На одном вечере у В. Маковского Мясоедову дамы уделяли особенное внимание. Постаралась особенно В., неотступно занимавшая Григория Григорьевича льстивым разговором. Мясоедов на вечере ничего злостного ей не сказал, а все же по дороге домой, когда я шел с ним, не утерпел:
– - Слыхали В., птичка, райская, так и щебечет, а вот довела своего мужа до могилы. И вообще ни одной порядочной
Себя Мясоедов тоже не щадил: "Все люди или глупы, или эгоисты до подлости. Даже те, кого называют святыми какой угодно категории, действуют из эгоизма, конечно. А то, что называют альтруизмом, -- просто замаскированный способ ростовщичества: дать и получить с процентами. И я, хотя не глупый человек, а от подлостей не могу избавиться. Живу в обществе, угождаю и лгу ему. В музыке забываюсь, она, исходя из подсознательного, помимо нашей воли, как рефлекс пережитого, есть чистое, неподкупное отражение чувства. Она не лжет, говорит правду, хотя бы неугодную нам, и оттого я люблю ее".

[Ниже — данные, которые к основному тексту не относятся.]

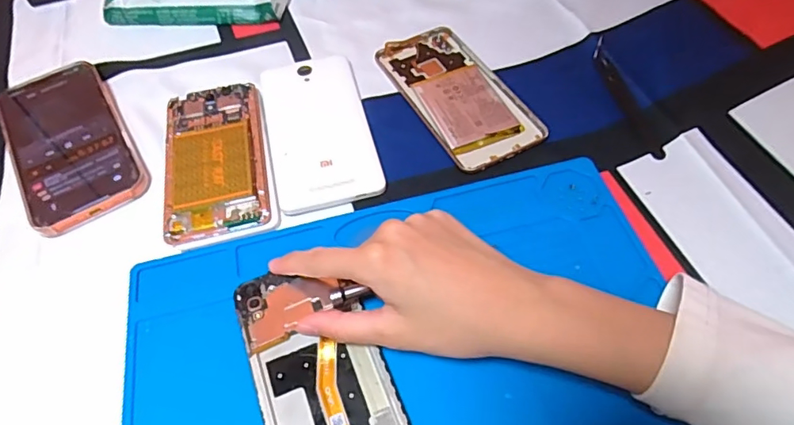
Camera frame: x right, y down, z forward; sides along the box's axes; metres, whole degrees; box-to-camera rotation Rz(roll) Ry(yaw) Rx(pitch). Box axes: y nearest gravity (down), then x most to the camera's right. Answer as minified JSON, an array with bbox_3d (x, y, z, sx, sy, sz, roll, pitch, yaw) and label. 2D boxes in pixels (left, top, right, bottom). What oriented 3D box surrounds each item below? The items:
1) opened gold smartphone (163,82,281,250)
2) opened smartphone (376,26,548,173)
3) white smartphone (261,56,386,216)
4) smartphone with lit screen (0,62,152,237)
[{"bbox_3d":[-0.130,-0.041,0.383,0.074,0.014,0.139,-13,55,-5],"label":"opened gold smartphone"},{"bbox_3d":[0.046,-0.097,0.415,0.072,0.004,0.153,-25,57,-13],"label":"opened smartphone"},{"bbox_3d":[-0.060,-0.067,0.400,0.074,0.008,0.151,-14,55,-6],"label":"white smartphone"},{"bbox_3d":[-0.255,-0.056,0.405,0.083,0.014,0.166,-30,59,-16],"label":"smartphone with lit screen"}]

Когда новые веяния в искусстве стали проникать и на передвижную выставку, Мясоедов ополчился против них. Никакого течения, кроме реализма, он не признавал. Будучи новатором в молодости, он в старости превратился в консерватора, яростного защитника устоев передвижничества.
Он не понимал и не признавал не только импрессионизм, робко проникавший на выставку, но даже настроение Левитана или Чехова для него было чуждо. Он просто его не воспринимал, не чувствовал.
Побывав на постановке "Дяди Вани" Чехова, Мясоедов иронически говорил:
"Ну что же, сидит Ваня и бренчит до бесконечности на гитаре. Хоть на кого тоску нагонит! Вот вам и чеховские настроения".
И было непонятно, как Мясоедов, написавший в молодости "Вечер" и передавший в нем свое тонкое чувство, не ощущал такого же чувства у других.
О молодых пейзажистах левитановского течения Мясоедов был вообще невысокого мнения, удивлялся, как они могут, по его выражению, "писать всякую пакость в природе: тающий снег... да тут без калош не пройти, а они любуются слякотью". Он признавал лишь красоту, но ощущение доподлинной красоты уже терял и впадал в красивость. Из-за старческого упрямства он не отступал от своих взглядов, хотя бы ошибочность их была очевидна, что противоречило прямой натуре Мясоедова.
Играли квартет Гайдна. В последнем аккорде Мясоедов взял фальшивую ноту. Маковский сказал, что Мясоедов берет чистое си, когда в нотах си-бемоль, и в доказательство взял ноту на рояле, по которому был настроен квартет. Нота звучала иначе, чем брал ее Мясоедов, но упрямый старик ответил: "Это вы все врете, и рояль ваш врет".
Он шел уже против действительности, а она давила его своей неизбежностью. Незаметно новая струя в живописи начала, несмотря на сопротивление стариков и особенно Мясоедова, проникать и на выставки передвижников, и публика, увлекаясь новыми веяниями, стала отворачиваться от живописи Мясоедова.
"Почему так...
– - говорил Григорий Григорьевич, -- раньше меня и за живопись хвалили, а теперь каждый гимназист отчитывает меня: и черно и скучно..."
Однажды позвал меня к себе на квартиру и показывает картину. "Вот, кажись, по-новому написал, скажите, как находите?" На картине была изображена девочка в белой шубке на белком фоне. Новое состояло в том, что вместо прежней черноты на картине все было бестонно белое, хуже черноты... О содержании и говорить нечего.